Looking back I do think that I had other periods of me life when I suffered from depression, but I think it all comes down to drinking. I'm not saying I was an alcoholic but . . . it was a big part of it, it was a big part of it. What I done was if things weren't going right in me life, I'd just go and run and have a drink. When I played for Aberdeen the fitness coach sensed that I was down and I wasn't playing well – I was out the team – and I said: ‘Look, I'm sort of drinking a little bit too much and I need some 'elp.' And he put me onto this therapist, a bloke, who I went to speak to and got a few things off me chest. Me parents split up when I was thirteen and that obviously affected me life. I just couldn't handle me mam and dad splitting up, I never forgive them two splitting up. I never spoke to me mam for three years, even though me dad had an affair and went off with another woman. But me and me dad never fell out, I sort of blamed me mam I think, I don't know why. Obviously I get on well with me mam now, so I was just blaming everybody else. So speaking to 'im about it sort of helped me a little bit, you know?

So this bloke, this therapist, said: ‘Look you can still go for a drink but just don't go mad, just calm the drinking down and you won't get depressed.' And I did that and I managed it, I think for about six or seven months, and I was fine. And I thought I was . . . I thought I was cured. So I felt a little bit better after that. But obviously every time that summin went wrong I just fuckin' turned round to the drink, just thought: ‘Fuck it, I'm going out and I'm gonna go and get drunk', and that's what I used to do. So I was drinking for a number of years really, but obviously while I was still training every day, I wasn't that bad in me early days.

But the last year it sort of caught up with me a little bit, you know? Obviously because I didn't share with anybody, I never spoke to anybody, it was just getting worse and worse really, and the more fed up I got, the more I went out for a drink just to pick meself up. Just to say: ‘Well he's the laffer and joker of the pack, look at him in the pub 'avin' a laff, there's nowt wrong with him.' I didn't want anybody to know that I was properly down but obviously when you close that door, and you're in your family life, nobody knows what's happening. I could be laffin and joking one minute and shut the fuckin' front door and next thing crying me fuckin' eyes out – it was getting to the stage where I was like that.

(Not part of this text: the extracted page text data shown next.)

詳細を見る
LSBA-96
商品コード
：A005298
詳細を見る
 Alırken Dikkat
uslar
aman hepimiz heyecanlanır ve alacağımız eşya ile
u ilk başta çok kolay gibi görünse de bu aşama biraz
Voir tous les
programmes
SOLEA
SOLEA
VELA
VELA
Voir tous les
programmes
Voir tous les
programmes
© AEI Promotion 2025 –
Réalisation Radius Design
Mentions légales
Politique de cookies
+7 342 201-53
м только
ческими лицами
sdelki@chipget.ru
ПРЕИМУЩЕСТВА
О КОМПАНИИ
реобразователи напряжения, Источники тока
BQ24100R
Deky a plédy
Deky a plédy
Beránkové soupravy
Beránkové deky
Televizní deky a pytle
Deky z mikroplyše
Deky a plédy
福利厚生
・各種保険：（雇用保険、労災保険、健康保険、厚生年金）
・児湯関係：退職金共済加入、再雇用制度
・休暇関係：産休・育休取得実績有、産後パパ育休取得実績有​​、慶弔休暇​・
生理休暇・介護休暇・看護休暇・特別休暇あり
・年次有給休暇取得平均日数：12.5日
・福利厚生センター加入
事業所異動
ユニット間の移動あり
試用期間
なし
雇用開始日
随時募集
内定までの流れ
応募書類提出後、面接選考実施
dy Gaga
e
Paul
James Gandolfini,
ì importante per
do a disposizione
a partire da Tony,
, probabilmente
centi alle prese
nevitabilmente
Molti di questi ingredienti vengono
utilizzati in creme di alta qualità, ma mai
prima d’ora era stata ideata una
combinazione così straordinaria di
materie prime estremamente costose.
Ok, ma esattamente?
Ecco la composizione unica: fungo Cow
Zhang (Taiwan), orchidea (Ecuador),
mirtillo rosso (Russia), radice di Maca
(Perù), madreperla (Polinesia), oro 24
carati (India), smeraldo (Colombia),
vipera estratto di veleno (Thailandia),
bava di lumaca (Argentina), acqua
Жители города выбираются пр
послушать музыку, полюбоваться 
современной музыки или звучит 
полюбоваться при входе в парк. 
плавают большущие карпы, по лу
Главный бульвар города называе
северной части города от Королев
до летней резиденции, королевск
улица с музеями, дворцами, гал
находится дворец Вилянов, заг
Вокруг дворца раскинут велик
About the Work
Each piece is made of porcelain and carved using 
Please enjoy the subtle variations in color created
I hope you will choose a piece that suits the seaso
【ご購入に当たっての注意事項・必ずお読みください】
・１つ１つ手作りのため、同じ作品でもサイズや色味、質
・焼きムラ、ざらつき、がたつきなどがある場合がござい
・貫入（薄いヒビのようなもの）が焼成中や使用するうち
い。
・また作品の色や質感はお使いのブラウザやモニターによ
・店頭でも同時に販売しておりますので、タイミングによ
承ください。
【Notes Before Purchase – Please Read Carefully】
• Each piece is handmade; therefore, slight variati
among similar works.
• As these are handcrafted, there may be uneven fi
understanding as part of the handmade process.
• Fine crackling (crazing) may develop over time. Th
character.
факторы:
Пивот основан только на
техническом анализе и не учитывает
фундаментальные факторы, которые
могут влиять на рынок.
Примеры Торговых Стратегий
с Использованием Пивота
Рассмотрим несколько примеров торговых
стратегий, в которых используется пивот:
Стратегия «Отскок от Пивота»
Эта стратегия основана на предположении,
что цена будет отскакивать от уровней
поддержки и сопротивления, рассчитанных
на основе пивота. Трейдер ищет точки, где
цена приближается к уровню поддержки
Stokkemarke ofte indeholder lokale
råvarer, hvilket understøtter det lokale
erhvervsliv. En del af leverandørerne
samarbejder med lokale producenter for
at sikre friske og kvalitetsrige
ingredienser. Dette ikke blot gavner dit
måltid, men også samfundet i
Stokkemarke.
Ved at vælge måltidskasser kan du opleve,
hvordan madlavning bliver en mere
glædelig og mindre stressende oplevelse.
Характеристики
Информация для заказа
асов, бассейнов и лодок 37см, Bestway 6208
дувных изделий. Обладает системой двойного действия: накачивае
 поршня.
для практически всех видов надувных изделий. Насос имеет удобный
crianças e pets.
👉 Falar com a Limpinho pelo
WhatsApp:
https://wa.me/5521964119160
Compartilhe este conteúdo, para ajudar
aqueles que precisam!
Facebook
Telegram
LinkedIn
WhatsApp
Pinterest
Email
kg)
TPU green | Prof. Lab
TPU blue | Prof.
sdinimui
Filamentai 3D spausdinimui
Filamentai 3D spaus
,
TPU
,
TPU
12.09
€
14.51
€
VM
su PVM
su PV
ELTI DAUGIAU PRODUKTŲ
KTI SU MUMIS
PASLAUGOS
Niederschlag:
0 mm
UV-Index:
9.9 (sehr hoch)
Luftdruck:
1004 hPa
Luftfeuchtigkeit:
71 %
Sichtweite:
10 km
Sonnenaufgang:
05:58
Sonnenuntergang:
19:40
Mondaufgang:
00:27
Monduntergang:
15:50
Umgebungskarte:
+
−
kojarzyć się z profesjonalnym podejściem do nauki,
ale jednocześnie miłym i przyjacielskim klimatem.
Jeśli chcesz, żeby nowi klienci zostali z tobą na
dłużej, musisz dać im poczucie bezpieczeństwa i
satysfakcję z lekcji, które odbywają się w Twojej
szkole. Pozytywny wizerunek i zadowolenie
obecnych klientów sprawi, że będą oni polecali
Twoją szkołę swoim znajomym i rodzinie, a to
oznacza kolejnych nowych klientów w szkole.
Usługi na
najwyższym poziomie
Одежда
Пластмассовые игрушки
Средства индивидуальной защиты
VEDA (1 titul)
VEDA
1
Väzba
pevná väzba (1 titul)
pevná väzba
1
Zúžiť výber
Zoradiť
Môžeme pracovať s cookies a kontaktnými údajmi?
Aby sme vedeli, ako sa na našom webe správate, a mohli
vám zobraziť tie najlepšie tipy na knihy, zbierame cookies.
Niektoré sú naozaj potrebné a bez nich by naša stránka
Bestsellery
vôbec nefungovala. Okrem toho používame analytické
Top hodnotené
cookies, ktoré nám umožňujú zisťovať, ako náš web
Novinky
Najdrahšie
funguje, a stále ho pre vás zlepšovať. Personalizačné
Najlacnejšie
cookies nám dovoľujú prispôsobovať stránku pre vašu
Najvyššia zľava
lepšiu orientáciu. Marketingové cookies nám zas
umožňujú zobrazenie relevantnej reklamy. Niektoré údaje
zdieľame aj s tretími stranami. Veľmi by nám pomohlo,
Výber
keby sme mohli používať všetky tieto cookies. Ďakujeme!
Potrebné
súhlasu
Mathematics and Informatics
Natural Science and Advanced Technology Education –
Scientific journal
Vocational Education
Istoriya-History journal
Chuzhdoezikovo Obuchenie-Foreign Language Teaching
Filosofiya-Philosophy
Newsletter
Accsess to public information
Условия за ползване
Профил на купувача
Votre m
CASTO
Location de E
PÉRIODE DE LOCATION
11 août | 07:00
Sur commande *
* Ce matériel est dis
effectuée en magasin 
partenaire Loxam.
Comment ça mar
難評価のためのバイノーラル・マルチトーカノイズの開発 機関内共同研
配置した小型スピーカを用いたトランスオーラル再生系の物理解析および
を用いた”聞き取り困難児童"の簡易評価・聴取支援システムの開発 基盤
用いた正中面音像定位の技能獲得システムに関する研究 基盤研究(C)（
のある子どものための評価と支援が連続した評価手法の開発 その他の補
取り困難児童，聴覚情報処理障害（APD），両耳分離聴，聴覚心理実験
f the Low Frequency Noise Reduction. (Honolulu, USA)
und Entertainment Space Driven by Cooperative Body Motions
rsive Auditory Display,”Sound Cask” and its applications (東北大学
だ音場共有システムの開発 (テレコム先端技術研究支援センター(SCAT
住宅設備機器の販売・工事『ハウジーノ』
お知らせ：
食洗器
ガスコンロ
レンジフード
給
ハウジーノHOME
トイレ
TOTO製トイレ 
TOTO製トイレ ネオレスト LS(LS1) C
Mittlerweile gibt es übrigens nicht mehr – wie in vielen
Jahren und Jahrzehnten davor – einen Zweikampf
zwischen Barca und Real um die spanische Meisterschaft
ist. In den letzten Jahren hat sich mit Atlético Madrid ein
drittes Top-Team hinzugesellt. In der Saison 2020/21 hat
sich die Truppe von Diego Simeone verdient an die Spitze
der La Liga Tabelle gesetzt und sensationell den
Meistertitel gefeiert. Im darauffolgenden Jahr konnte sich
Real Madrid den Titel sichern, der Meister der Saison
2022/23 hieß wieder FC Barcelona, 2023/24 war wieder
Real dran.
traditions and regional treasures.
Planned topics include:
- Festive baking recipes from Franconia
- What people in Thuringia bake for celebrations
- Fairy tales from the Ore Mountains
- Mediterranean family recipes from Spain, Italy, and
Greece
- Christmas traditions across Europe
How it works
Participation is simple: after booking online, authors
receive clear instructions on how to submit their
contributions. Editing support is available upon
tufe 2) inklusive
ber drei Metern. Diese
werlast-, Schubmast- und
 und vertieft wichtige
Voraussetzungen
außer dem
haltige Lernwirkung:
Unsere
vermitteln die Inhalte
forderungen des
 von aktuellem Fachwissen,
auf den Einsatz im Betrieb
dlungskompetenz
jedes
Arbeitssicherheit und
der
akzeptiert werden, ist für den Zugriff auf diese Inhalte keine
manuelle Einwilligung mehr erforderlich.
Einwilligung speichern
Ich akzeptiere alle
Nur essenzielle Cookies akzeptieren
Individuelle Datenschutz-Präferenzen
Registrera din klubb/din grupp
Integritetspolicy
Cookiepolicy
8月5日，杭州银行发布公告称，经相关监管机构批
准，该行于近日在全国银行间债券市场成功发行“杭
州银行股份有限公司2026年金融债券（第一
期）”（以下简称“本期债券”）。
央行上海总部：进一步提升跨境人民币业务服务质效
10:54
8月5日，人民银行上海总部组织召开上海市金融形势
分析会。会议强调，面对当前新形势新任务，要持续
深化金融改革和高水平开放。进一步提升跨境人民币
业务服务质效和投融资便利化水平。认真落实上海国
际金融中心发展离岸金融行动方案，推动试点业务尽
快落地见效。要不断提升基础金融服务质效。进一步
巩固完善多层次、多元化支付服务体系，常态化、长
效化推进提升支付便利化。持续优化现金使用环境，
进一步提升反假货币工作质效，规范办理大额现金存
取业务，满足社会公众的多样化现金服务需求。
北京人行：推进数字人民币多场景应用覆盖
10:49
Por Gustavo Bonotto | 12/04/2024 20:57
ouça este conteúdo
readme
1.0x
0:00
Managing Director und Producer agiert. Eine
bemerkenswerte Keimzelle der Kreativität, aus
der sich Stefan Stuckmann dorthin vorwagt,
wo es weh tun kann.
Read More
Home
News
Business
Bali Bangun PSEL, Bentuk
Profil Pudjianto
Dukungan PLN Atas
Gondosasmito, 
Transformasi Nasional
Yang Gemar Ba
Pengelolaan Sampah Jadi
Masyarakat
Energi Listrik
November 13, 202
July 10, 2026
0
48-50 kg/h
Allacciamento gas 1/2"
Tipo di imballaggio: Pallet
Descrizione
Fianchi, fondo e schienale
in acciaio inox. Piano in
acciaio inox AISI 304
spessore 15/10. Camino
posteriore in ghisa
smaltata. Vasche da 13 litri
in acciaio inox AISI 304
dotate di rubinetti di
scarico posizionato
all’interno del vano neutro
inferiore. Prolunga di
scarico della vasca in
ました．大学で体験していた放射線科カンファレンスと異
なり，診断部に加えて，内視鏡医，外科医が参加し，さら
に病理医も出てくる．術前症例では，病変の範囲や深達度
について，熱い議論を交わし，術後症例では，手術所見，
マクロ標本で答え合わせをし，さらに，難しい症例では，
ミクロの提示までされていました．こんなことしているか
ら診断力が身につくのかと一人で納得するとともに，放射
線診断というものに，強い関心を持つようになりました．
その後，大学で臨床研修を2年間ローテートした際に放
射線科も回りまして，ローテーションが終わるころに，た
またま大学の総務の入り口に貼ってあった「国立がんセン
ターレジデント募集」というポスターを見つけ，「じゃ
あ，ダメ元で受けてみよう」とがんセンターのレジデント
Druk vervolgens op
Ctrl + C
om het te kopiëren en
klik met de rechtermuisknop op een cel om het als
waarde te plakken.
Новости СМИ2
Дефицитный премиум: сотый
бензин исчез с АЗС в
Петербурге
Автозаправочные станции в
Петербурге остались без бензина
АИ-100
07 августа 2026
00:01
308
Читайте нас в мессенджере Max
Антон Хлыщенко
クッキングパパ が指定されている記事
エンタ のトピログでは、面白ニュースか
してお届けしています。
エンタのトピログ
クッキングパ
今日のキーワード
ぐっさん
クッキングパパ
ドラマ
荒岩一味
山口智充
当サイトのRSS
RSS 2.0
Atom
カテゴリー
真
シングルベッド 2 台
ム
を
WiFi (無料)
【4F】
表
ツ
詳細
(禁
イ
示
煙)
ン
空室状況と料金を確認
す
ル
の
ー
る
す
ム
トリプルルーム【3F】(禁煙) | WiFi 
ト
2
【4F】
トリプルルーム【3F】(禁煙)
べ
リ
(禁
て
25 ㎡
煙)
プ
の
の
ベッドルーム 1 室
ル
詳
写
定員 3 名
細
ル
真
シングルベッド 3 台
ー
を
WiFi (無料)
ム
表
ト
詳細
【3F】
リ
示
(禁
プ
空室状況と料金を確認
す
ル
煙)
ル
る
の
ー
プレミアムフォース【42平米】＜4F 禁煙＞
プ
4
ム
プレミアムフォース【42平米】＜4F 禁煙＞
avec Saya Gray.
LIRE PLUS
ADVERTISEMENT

You know, Gary Speed was out the blue. I fuckin' played against him, I spoke to Gary a few times, and you would never have thought that he had a problem. Listen, people think everything's alright, he was manager of Wales, nobody would have ever dreamed of what he did. And obviously, for his family, it's distraught for 'em. Nobody knows the story, and I don't want to know what or why he did it, it's none of my business. Obviously the boy was suffering in some sort of way and consequently it ended his life. That is a prime example of people thinking that everything is rosy in the garden cos you're Gary Speed, or Dean Windass, or Stan Collymore, or whoever, you know, Ricky Hatton. There's loads of us. It's tough, it's tough, it
is
tough. So what you try doing, you try to block it out I think.

***

I don't know how I would describe depression to someone who's never been through it. It's just . . . I don't know, I tended to over-think too much, and everything that had gone wrong in me life, I sort of couldn't handle it, I couldn't handle things. It was like being caught in a dark cloud, or walking down a dark corridor or tunnel, and there was just no light at the end of it for me, I just didn't want to be around anymore. And I thought to meself: ‘If I'm 'urtin' that many people, if I'm not 'ere then I can't 'urt anybody', basically. That was my attitude. I just didn't wanna be 'ere, I didn't wanna be alive, I didn't wanna wake up in the fuckin' morning. I dreaded going a bed cos I didn't wanna wake up the next day . . . drinking lager on a night just to sort of make me go to sleep. But then I'd feel rough in the morning and I'd fuckin' go out for a drink again when me girlfriend went to work. I'd just go to the pub, you know, and then obviously drink driving and all that shit. It was just a fuckin' mess.